Spark with Avro, Kryo and Parquet

5.4k views Asked by At

I'm struggling to understand what exactly Avro, Kryo and Parquet do in the context of Spark. They all are related to serialization but I've seen them used together so they can't be doing the same thing.

Parquet describes its self as a columnar storage format and I kind of get that but when I'm saving a parquet file can Arvo or Kryo have anything to do with it? Or are they only relevant during the spark job, ie. for sending objects over the network during a shuffle or spilling to disk? How do Arvo and Kryo differ and what happens when you use them together?

2

There are 2 answers

2
Dean Wampler On

This very good blog post explains the details for everything but Kryo.

http://grepalex.com/2014/05/13/parquet-file-format-and-object-model/

Kryo would be used for fast serialization not involving permanent storage, such as shuffle data and cached data, in memory or on disk as temp files.

0
kostya On

Parquet works very well when you need to read only a few columns when querying your data.

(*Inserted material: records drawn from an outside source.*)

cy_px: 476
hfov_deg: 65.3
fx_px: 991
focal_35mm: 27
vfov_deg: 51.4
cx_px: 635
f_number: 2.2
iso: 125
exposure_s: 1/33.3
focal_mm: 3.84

However if your schema has lots of columns (30+) and in your queries/jobs you need to read all of them then record based formats (like AVRO) will work better/faster.

Another limitation of Parquet is that it is essentially write-once format. So usually you need to collect data in some staging area and write it to a parquet file once a day (for example).

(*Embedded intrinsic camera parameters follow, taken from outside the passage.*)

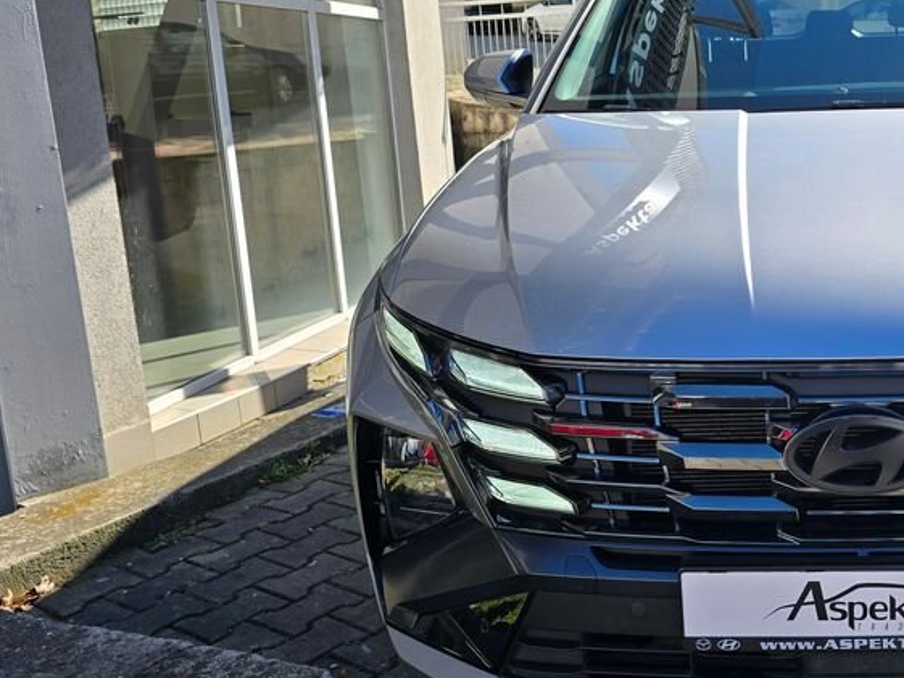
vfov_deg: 34.3
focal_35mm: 42
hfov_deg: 41.8
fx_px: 1097
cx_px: 786
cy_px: 272
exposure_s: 1/709
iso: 12
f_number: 1.7
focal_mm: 6.3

This is where you might want to use AVRO. E.g. you can collect AVRO-encoded records in a Kafka topic or local files and have a batch job that converts all of them to Parquet file at the end of the day. This is fairly easy to implement thanks to parquet-avro library that provides tools to convert between AVRO and Parquet formats automatically.

And of course you can use AVRO outside of Spark/BigData. It is fairly good serialization format similar to Google Protobuf or Apache Thrift.